Background
In 1942 he was born in Nagoya, Japan, where he studied painting during his high school years.
金子 潤
In 1942 he was born in Nagoya, Japan, where he studied painting during his high school years.
He studied with Peter Voulkos, Paul Soldner, and Jerry Rothman in California during the time now defined as the contemporary ceramics movement.
He came to the United States in 1963 to continue those studies at Chouinard Art Institute when his focus was drawn to sculptural ceramics through his introduction to Fred Marer. The following decade, Kaneko taught at various United States. art schools, including Scripps College, Cranbrook Academy of Art and Rhode Island School of Design. Kaneko established his third studio in Omaha, Nebraska, in 1990 where he primarily works.
He has also created work in several experimental studios including European Ceramic Work Center, Otsuka Omi Ceramic Company, Fabric Workshop, Bullseye Glass Company, and A.S.A.P. He created series of large-scale sculptures from 1982-1983 at his Omaha Project, from 1992-1994 at his Fremont Project in California and currently at his Mission Clay Project in Kansas.
He produced a large Dango series of ceramic pieces resembling vases without openings. (Dango means "dumpling" or "closed form" in Japanese) His prolific roster of diverse work appears in numerous international solo and group exhibitions annually.
Kaneko"s technique involves the use of masking tape and colored slips, which he uses to covers free-standing ceramic forms and wall-hung pieces with graphic motifs and markings. He frequently favors the large oval plate as one his sculptural formats, which serves as a canvas for arrangements of straight, curving, and spiraling lines, creating an interplay of abstract imagery on a three-dimensional surface.
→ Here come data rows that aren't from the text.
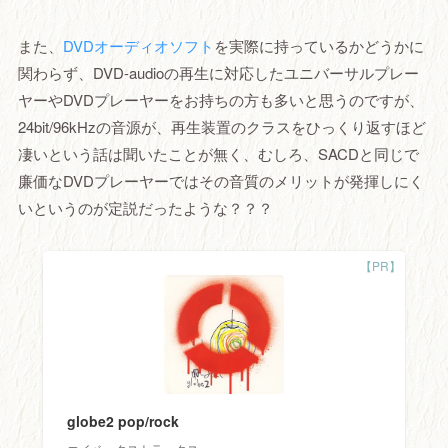
また、
DVDオーディオソフト
を実際に持っているかどうかに
関わらず、DVD-audioの再生に対応したユニバーサルプレー
ヤーやDVDプレーヤーをお持ちの方も多いと思うのですが、
24bit/96kHzの音源が、再生装置のクラスをひっくり返すほど
凄いという話は聞いたことが無く、むしろ、SACDと同じで
廉価なDVDプレーヤーではその音質のメリットが発揮しにく
いというのが定説だったような？？？
globe2 pop/rock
He also designed sets and costumes for opera performances: Opera Omaha"s Madama Butterfly (2006) and a co production of the San Francisco Opera, Opera Omaha, Opera Carolina and the Washington National Opera, The Magic Flute (2012).
His work is included in more than forty museum collections including the Hawaii State Art Museum, the Honolulu Museum of Art, the Museum of Nebraska Art, Scripps College, and the Smithsonian American Art Museum. His most recent collected works is Water Plaza at Bartle Hall in Kansas City, Missouri. He has realized over twenty-five public art commissions around the world.
He has been honored with national, state and organization fellowships and an honorary doctorate from the Royal College of Art in London.
Polka Dot Sidewalk, 1984, Museum of South Texas History, Edinburg, Texas
Salt Palace, 1994, Salt Lake City
Tropical Sounds, 2000, Waikiki Aquarium, Honolulu. Untitled, 2000, Hawaii State Art Museum Sculpture Garden
Dango, 2001, Honolulu Museum of Art
Garden of Tanukis, 2014, Henry Doorly Zoo and Aquarium, Omaha, Nebraska.